[Bounding box coordinate data]
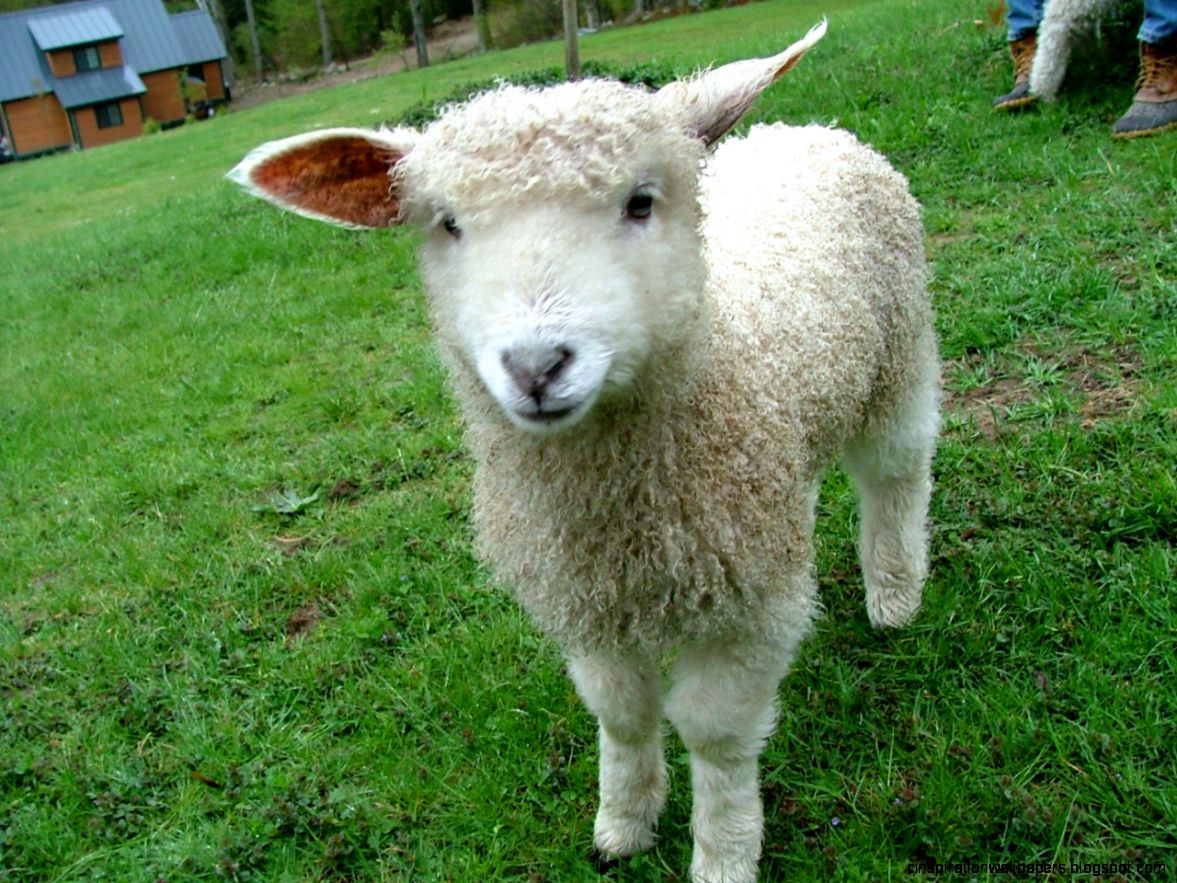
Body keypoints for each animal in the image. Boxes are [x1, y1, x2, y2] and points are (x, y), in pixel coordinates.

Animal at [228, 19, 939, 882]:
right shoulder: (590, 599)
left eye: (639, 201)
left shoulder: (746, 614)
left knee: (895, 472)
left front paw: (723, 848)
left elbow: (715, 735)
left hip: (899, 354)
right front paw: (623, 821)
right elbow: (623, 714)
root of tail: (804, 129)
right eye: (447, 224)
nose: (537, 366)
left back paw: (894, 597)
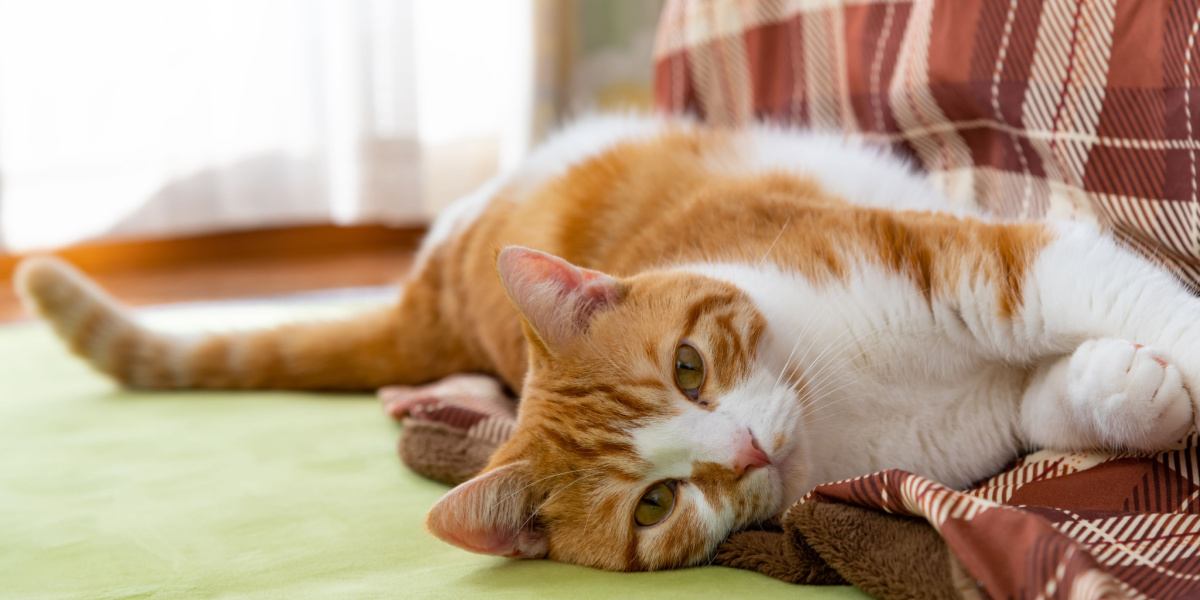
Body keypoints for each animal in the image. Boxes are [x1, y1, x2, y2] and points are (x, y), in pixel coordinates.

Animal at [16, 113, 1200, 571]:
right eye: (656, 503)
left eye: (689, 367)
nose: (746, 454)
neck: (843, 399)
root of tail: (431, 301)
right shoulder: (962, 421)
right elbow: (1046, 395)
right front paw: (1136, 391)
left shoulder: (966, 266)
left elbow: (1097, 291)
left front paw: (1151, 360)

▸ **Activity**:
An answer that restates all the entries exactly and drops the images is what is needed.

▸ **Output**:
Body keypoints for each animal in the image. Boxes are [x1, y1, x2, y2] and points are (x, y), in pixel coordinates.

Animal at [228, 19, 939, 882]:
right shoulder: (590, 599)
left eye: (639, 201)
left shoulder: (746, 614)
left knee: (895, 472)
left front paw: (723, 848)
left elbow: (715, 735)
left hip: (899, 354)
right front paw: (623, 821)
right elbow: (623, 714)
root of tail: (804, 129)
right eye: (447, 224)
nose: (537, 366)
left back paw: (894, 597)
Body keypoints for each animal in the image. Boxes are [x1, y1, x2, y2] and points are (x, y), in pixel coordinates.

Animal at [16, 113, 1200, 571]:
right eye: (656, 503)
left eye: (689, 367)
nose: (746, 454)
neck: (843, 399)
root of tail: (431, 301)
right shoulder: (962, 421)
right elbow: (1046, 395)
right front paw: (1136, 391)
left shoulder: (966, 266)
left elbow: (1097, 291)
left front paw: (1151, 360)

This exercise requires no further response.